Written problem a: Extract the lines of the entries starting at the line that contains "class: Magnoliopsida" and ending at the last line of the entries, and reproduce them verbatim.

Text:
--- Start ---

10. Implementation Status

Phase 1 — X-Format Loader + Minimal DOS ✅

Status: Complete.

  • X-format (.x) binary loader with HU magic detection, relocation
  • PMB setup (MMB header, segment addresses, command line, file handles)
  • Initial register setup (a0–a4, USP) and user-mode entry
  • F-line exception handler dispatching $FFxx opcodes
  • _EXIT ($FF00), _EXIT2 ($FF4C), _SETBLOCK ($FF4A)
  • _MALLOC ($FF48) with contiguous allocation + availability query
  • _MFREE ($FF49) with tracked multi-block freeing
  • page_max_contiguous() for accurate free-space reporting

Files:

  • src/kernel/core/subsys/human68k/x_loader.c — X-format loader + PMB setup
  • src/arch/m68k/fline.S / src/arch/m68k/trap.S — exception entry
  • src/kernel/core/subsys/human68k/human68k_bridge.c — DOS call bridge
  • src/kernel/core/subsys/human68k/human68k_bridge.h — per-process state

Phase 2 — Console I/O ✅

Status: Complete.

  • _PUTCHAR ($FF02), _COMOUT ($FF04) — character output (via h68k_putc)
  • _GETCHAR ($FF01) — character input with echo (via h68k_keyinp + h68k_putc)
  • _COMINP ($FF03) — raw character input (via h68k_keyinp)
  • _PRINT ($FF09) — string output (via h68k_print)
  • _GETS ($FF0A) — line-buffered input (via h68k_keyinp + h68k_putc)

--- End ---

Written problem b:
Using the implementation status text, say whether each statement agrees with it. Answer yes or no and quote the words that decide it.
(i) _MFREE uses the opcode $FF48.
(ii) _GETCHAR provides character input with echo.
(iii) _PRINT performs string output through h68k_print.

(Collection entries)

--- Start ---

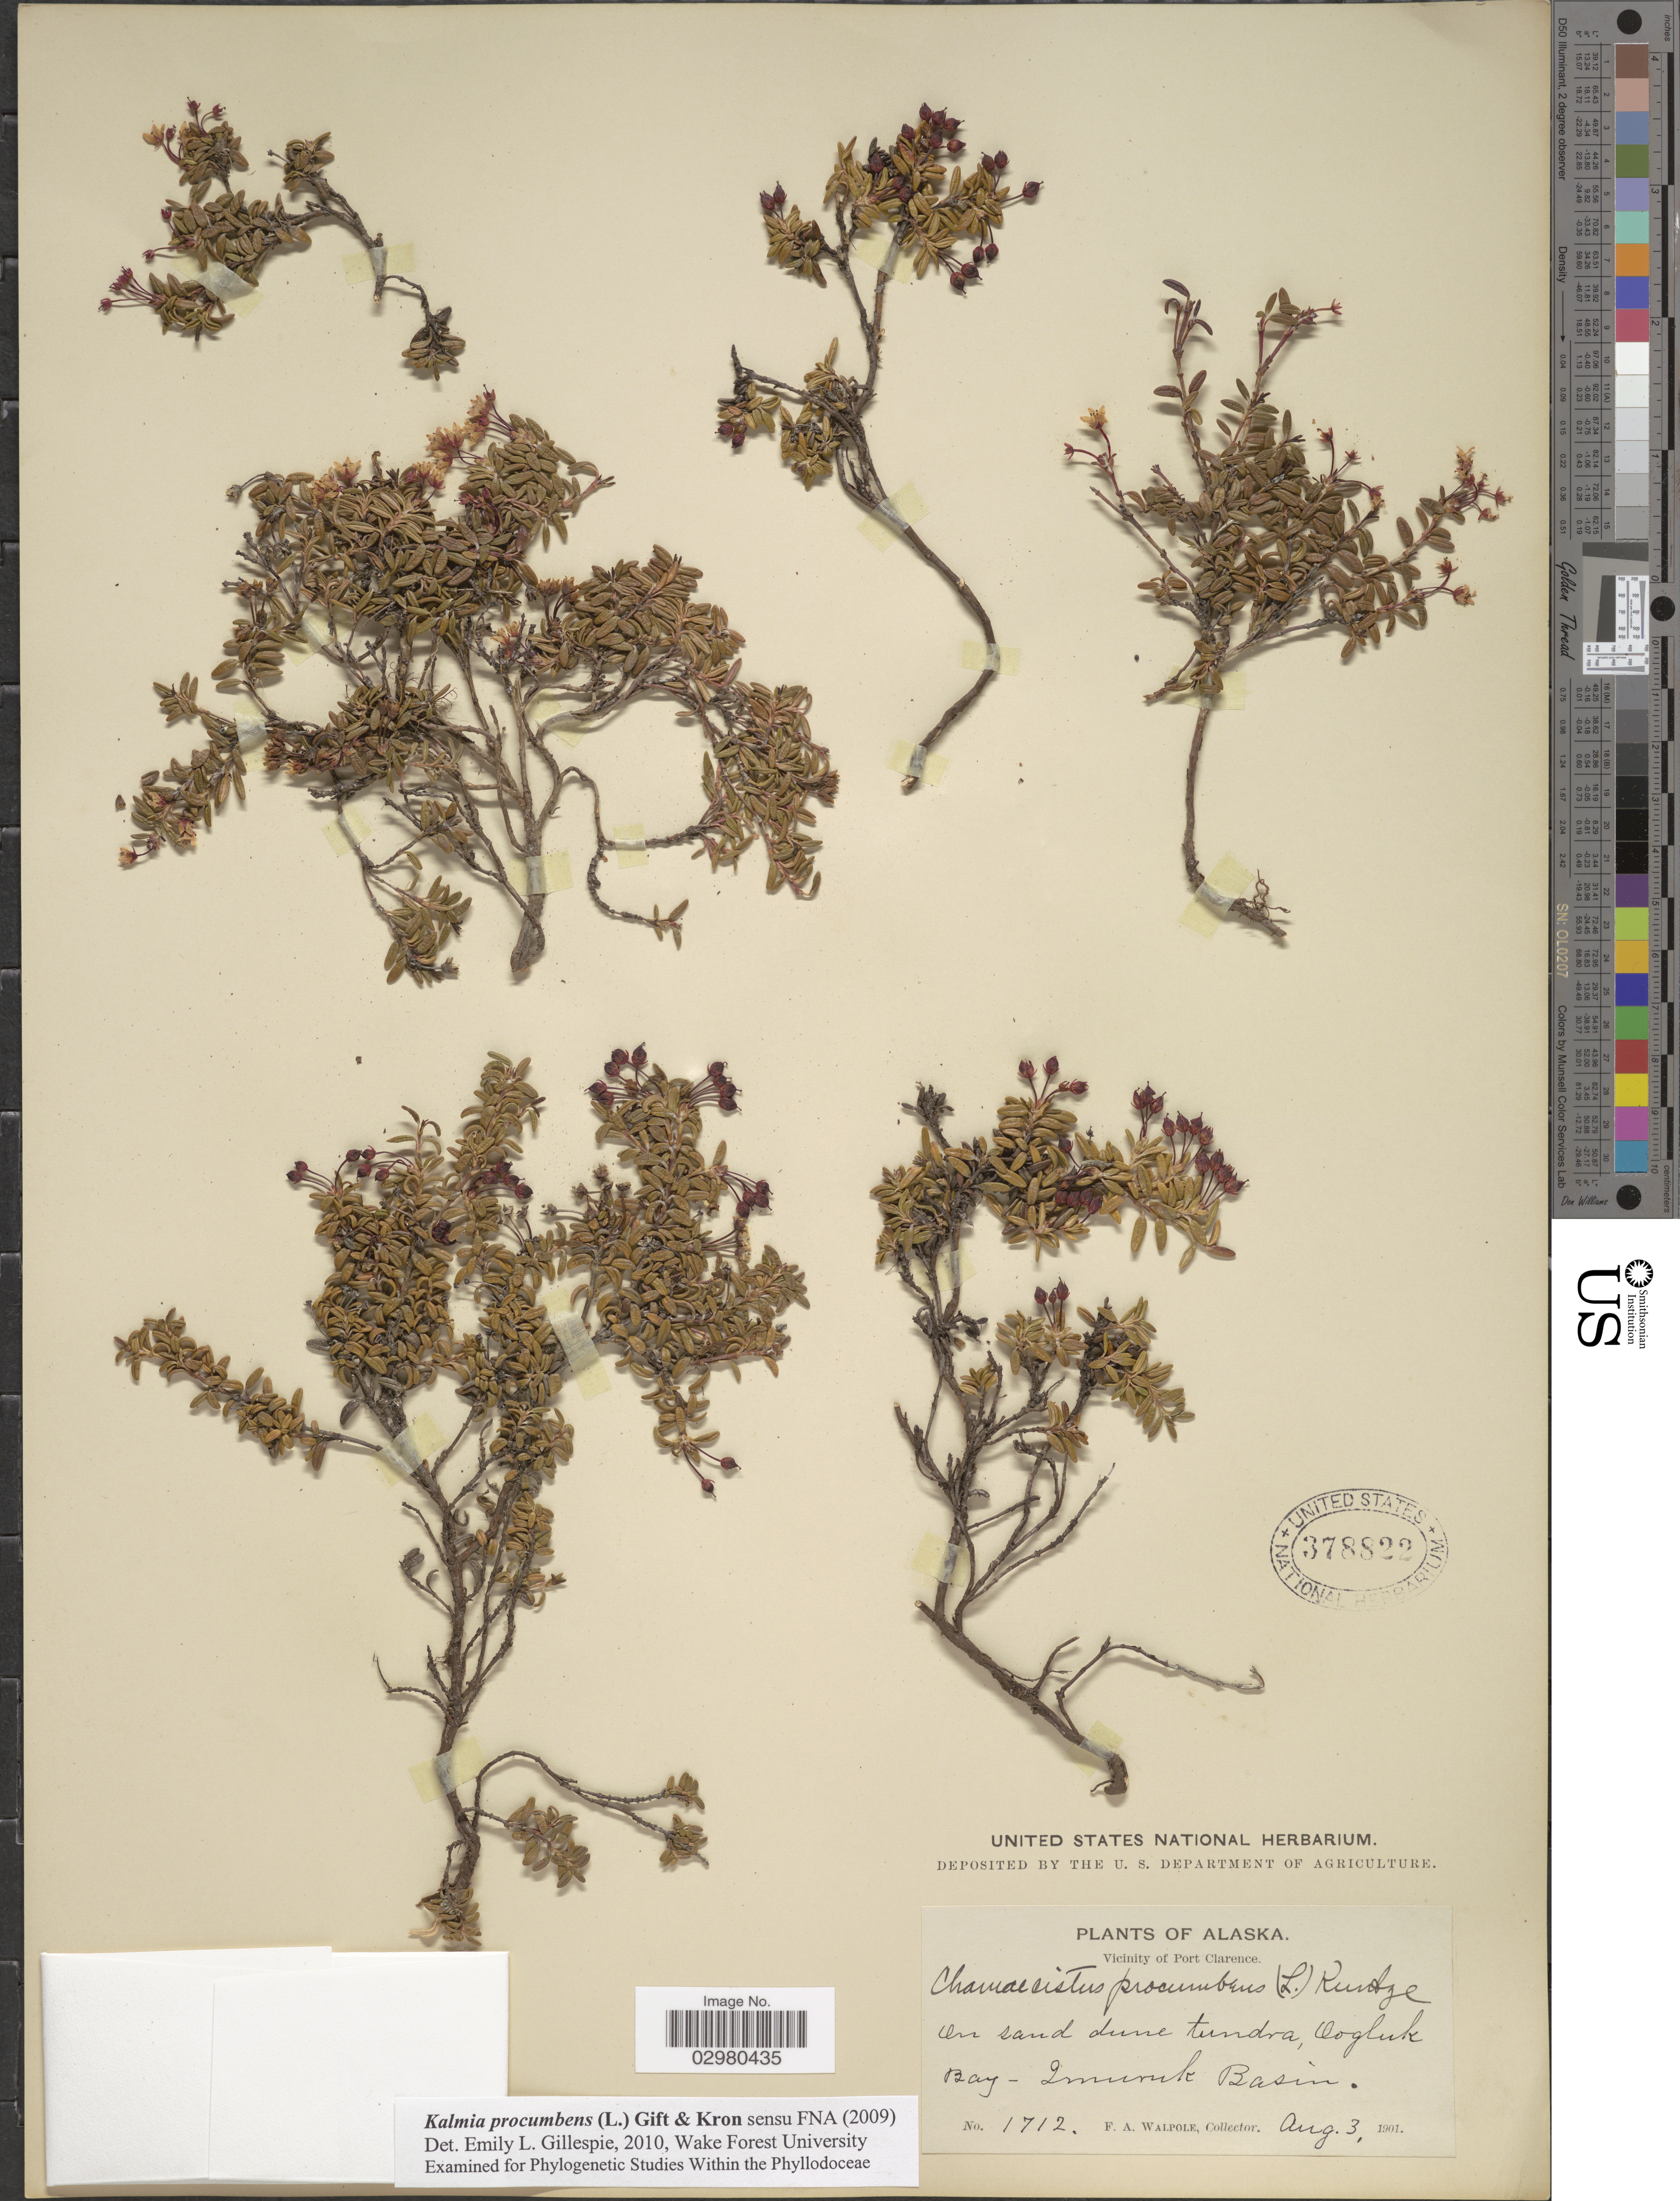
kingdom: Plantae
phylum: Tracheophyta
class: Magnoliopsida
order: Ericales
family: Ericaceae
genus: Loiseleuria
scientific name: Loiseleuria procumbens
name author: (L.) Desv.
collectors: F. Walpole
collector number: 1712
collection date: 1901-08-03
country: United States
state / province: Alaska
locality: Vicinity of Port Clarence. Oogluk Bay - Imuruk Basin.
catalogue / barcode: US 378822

--- End ---

Written answer a:
class: Magnoliopsida
order: Ericales
family: Ericaceae
genus: Loiseleuria
scientific name: Loiseleuria procumbens
name author: (L.) Desv.
collectors: F. Walpole
collector number: 1712
collection date: 1901-08-03
country: United States
state / province: Alaska
locality: Vicinity of Port Clarence. Oogluk Bay - Imuruk Basin.
catalogue / barcode: US 378822

Written answer b:
(i) No: "_MFREE ($FF49) with tracked multi-block freeing"
(ii) Yes: "_GETCHAR ($FF01) — character input with echo"
(iii) Yes: "_PRINT ($FF09) — string output (via h68k_print)"